O curto espaço de uma postagem no Face, com a brevidade do beijo de um beija-flor, não permite um relato justo sobre Luiz Carlos Maciel e os caminhos por onde ele andou, quando andou por aqui.

Foi jornalista, estudou filosofia como fazem os polímatas, esteve no teatro e no cinema. Tratou do existencialismo de Sartre e do zen-budismo de Allan Watts (1915-1973) teólogo, filósofo e orador britânico que também não se restringiu a espaços delimitados. Luiz Carlos Maciel foi uma das estrelas de “O Pasquim”, jornal irreverente que sacudiu a modorra só contraposta pela violência da ditadura dos generais nos anos de chumbo. Que muitos cegos querem de volta, pela limitação de não poderem ver.

Maciel foi “saído” do Pasquim por pressão do insuspeito Millôr Fernandes, evidência de que a inveja não escolhe pessoas. Ao menos pelo nome. Com espaço restrito, mesmo para uma biografia sumária de Luiz Carlos Maciel, é preciso dizer que ele foi o maior especialista na obra do antropólogo Carlos Castañeda (supostamente um brasileiro) autor de uma coletânea ampla e complexa, entendida aqui como escritos datados. Alguma coisa como a cor da moda e os sonhos efêmeros de um verão. Os especialistas em Castañeda, uma vertente do futuro que não tomou forma, por aqui restringem-se aos dedos de uma mão.

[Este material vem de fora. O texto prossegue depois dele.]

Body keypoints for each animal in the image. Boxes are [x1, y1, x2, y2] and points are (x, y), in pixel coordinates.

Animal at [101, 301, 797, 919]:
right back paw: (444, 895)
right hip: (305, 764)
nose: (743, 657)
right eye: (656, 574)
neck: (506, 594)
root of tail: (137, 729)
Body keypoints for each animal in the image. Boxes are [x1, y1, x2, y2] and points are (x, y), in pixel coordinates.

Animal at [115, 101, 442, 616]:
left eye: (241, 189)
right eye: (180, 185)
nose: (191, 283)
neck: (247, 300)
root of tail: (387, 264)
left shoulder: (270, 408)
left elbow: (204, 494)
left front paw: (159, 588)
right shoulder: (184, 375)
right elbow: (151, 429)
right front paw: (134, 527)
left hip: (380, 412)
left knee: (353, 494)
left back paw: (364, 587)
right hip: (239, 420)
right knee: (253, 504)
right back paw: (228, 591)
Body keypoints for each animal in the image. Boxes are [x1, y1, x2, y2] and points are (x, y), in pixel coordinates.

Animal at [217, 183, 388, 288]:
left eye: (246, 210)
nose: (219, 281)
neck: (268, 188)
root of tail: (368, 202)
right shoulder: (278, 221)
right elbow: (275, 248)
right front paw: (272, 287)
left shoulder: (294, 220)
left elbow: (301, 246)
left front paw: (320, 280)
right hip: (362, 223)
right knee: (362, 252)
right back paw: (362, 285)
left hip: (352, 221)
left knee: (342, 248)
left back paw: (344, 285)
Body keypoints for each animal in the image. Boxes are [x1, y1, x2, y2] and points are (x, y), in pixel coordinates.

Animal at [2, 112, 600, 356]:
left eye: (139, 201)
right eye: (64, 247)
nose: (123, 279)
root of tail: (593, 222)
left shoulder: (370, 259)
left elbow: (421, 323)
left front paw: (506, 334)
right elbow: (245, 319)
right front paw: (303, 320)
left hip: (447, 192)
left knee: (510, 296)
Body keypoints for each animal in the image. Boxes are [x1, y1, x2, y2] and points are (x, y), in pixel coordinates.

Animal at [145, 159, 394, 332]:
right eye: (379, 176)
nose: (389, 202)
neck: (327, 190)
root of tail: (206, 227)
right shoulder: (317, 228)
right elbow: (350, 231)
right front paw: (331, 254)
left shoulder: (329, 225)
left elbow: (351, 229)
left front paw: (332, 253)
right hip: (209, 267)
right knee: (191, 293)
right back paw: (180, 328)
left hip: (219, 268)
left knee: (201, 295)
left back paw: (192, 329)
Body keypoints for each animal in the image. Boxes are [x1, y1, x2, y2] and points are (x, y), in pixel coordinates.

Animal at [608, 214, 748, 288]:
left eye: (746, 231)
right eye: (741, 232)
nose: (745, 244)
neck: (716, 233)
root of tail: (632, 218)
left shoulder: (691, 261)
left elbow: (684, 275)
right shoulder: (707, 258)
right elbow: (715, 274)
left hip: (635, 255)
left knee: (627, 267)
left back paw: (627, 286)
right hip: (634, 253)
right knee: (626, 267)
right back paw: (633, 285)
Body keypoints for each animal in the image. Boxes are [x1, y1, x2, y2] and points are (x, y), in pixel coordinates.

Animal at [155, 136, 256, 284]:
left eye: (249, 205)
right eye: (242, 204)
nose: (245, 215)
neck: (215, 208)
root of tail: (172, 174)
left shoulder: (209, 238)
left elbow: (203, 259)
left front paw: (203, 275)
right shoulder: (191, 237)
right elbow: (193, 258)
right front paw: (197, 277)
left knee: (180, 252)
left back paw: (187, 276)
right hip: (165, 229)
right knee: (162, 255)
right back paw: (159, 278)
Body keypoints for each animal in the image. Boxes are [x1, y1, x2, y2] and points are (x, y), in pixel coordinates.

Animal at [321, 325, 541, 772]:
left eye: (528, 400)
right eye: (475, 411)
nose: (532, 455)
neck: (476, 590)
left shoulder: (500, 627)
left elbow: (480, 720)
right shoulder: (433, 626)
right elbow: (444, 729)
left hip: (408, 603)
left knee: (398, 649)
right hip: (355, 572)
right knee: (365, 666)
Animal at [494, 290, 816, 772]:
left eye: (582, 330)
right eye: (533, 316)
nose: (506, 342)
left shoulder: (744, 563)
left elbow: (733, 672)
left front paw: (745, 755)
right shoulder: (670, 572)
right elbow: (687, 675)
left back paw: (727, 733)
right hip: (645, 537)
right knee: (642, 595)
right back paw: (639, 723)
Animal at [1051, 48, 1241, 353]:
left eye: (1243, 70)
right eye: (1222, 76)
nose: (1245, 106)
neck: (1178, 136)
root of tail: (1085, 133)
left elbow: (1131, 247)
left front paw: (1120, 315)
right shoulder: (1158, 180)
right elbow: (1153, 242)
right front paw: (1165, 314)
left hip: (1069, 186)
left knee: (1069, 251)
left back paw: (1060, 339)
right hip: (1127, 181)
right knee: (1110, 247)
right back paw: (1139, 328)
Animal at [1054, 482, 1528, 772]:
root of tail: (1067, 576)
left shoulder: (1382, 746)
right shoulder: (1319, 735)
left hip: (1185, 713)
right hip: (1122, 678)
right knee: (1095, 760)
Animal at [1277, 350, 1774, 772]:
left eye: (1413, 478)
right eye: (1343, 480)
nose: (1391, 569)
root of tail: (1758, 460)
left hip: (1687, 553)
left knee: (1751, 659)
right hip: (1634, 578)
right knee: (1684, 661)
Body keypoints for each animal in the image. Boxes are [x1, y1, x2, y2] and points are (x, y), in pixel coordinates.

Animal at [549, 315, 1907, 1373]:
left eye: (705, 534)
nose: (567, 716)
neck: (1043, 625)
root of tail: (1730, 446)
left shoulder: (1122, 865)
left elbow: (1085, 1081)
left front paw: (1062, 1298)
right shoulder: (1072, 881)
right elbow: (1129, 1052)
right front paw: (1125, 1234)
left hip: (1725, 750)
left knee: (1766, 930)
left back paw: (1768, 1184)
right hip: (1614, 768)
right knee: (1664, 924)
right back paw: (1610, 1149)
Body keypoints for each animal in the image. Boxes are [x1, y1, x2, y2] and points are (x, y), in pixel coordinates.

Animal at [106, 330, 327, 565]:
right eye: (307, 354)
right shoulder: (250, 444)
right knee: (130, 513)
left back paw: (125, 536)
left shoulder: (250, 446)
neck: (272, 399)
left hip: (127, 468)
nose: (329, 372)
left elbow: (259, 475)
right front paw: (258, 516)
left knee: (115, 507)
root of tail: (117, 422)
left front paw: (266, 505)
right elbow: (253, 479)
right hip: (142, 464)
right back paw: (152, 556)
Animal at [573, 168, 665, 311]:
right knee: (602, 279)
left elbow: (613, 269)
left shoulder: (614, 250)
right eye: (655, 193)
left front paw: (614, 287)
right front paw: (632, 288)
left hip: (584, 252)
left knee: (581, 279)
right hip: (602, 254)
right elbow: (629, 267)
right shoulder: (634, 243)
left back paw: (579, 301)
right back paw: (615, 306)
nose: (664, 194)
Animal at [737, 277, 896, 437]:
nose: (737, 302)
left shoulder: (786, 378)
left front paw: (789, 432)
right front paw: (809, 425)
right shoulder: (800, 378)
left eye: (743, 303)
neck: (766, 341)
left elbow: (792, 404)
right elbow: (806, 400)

Maciel foi, aqui, um contraponto tão notável, visível e luminoso quanto Sirius, a estrela mais brilhante do céu. Tenho, num espaço especial de minha biblioteca, uma reunião de inteligências como Walter Benjamim (tratando do haxixe) Aldous Huxley (com suas portas da percepção) e Federico Fellini (“Blok-notes di um regista”, algo como “Anotações de um diretor de cinema”). Fellini relata um encontro surpreendente com Castañeda e a tentativa frustrada de um filme com ele.

E claro, Luiz Carlos Maciel com “A morte organizada” e “Negócio seguinte” entre outros escritos sobre quase tudo que se possa pensar. Em “A morte organizada” frases de Buda, Castañeda e do I-Ching, o livro das mutações, o ponto de partida de “O homem do castelo alto” de Philip K. Dick.

De Buda, Maciel cita: “Todas as leis mutáveis e imutáveis deste mundo carecem de garantia e estabilidade”, a cura para a neurose que exige, com sua pressão despótica, a garantia de segurança e, por isso, a repetição patológica do comportamento. Sem o menor espaço para a criação libertadora. De Castañeda: “Somente como um guerreiro é possível sobreviver no caminho do conhecimento. Porque a arte do guerreiro é contrabalançar o terror de ser um homem com a maravilha de ser um homem”, que dispensa comentários. E do “I-Ching”: “A perseverança é vantajosa”.

É o bastante para sugerir os caminhos por onde a inteligência, refinamento e desassossego intelectual levaram Luiz Carlos Maciel que, neste 10 de dezembro deixa a Terra. Como cada um de nós deverá fazer. Num dia em que não houver mais um amanhã.